The translation process is enabled with probability of
$p_{s \to t}$ so that model can be trained on details since a loss of resolution occurs in the translation. For the rest of the probability,
${\hat{x}}_{s} = A (x_{s})$ is used.
Finally, the supervised loss
$L_{s}$ (CE loss) between probability map
$p_{s} = F^{s} ({\hat{x}}_{s})$ and the label
$y_{s}$ is given by:

\begin{matrix} (3) & L_{s} = - \frac{1}{H W} \sum_{m = 1}^{H \times W} \sum_{c = 1}^{C} y_{s}^{m c} \log (p_{s}^{m c}) \end{matrix}

Using a strong and directed augmentation method facilitates generalization towards different styles and further enables adaptation towards the direction of target.

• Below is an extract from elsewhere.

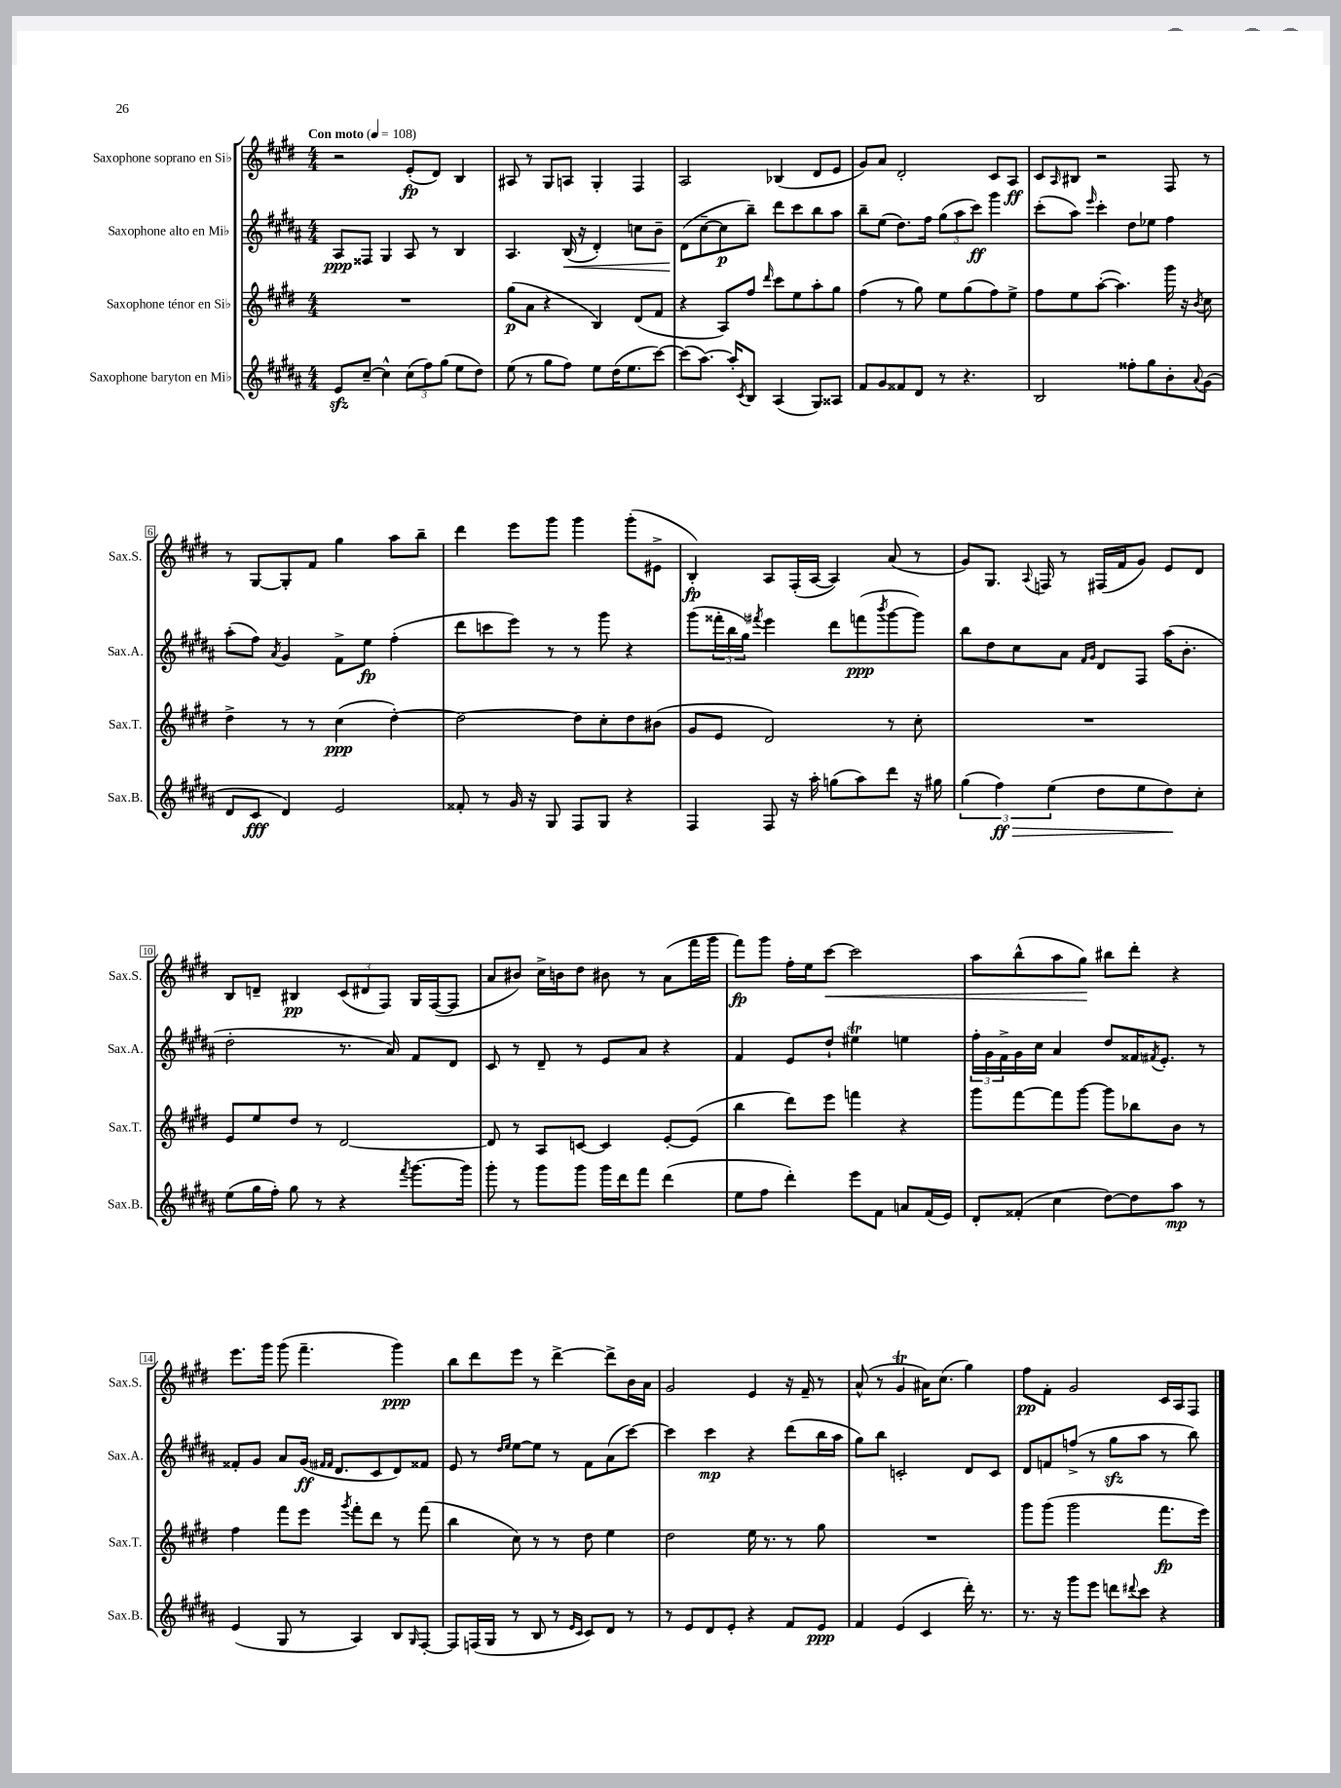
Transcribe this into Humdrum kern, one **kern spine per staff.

Source-guided unsupervised learning

Since their model is more adapted to the source domain where supervised learning is performed, the quality of produced pseudo-labels is generally higher if input is closer to source domain. Consequently, pseudo-labels are computed from target images transferred to the direction of appearance of source domain.
First, they perform random color space perturbation
$A$ on target
$x_{t}$ to get
$A (x_{t})$ . Then, each
$A (x_{t})$ is further augmented using
$k$ randomly sampled source images
${x_{s}^{i}}_{i = 1}^{k}$ as style images through
$G$ with probability
$p_{t \to s}$ considering the loss of resolution.
After the augmentation process, transformed images
${{\hat{x}}_{t}^{i}}_{i = 1}^{k}$ will be passed through the teacher model
$F^{t}$ individually to acquire more stable predictions
${\hat{y}}^{i} = F^{t} ({\hat{x}}_{t}^{i})$ . These are averaged to get the probability map
$p_{l}$ for the pseudo-label
$p_{l} = \frac{1}{k} \sum_{i = 1}^{k} {\hat{y}}^{i}$ .
They sharpen (Berthelot et al. NeurIPS '19) the predictions before aggregation (make them more peaky). Finally, the pseudo-label
$q = \arg max (p_{l})$ is obtained which will be used to compute the unsupervised loss
$L_{u}$ in a supervised manner.
The class imbalance in the dataset causes model to be biased towards popular or easy classes especially when relying on semi-supervised methods like pseudo-labels. To address this, they add simple weightage to the loss based on the proportion of pixels in each class in the source data. Note: over-complicating a simple training trick by providing explicit equations!

Optimization

The final loss
$L$ , given the unsupervised loss weight
$λ_{u}$ , in a multi-task learning manner is given by

\begin{matrix} (4) & L = L_{s} + λ_{u} L_{u} \end{matrix}

During the training process, the student network
$F^{s}$ is updated toward the direction of the gradient computed via back-propagation of the loss
$L$ , while the weight of the teacher network
$F^{t}$ is updated as the exponential moving average of the student network.

Conclusion

They propose a Bidirectional Style-induced DA (BiSIDA) framework that optimizes a segmentation model via target-guided supervised learning and source-guided unsupervised learning.
Using a continuous style-induced generator, they show effectiveness of learning from unlabeled target by providing high-dimensional perturbations for consistency regularization.
They also show that alignment between source and target from both directions is achievable without adversarial training.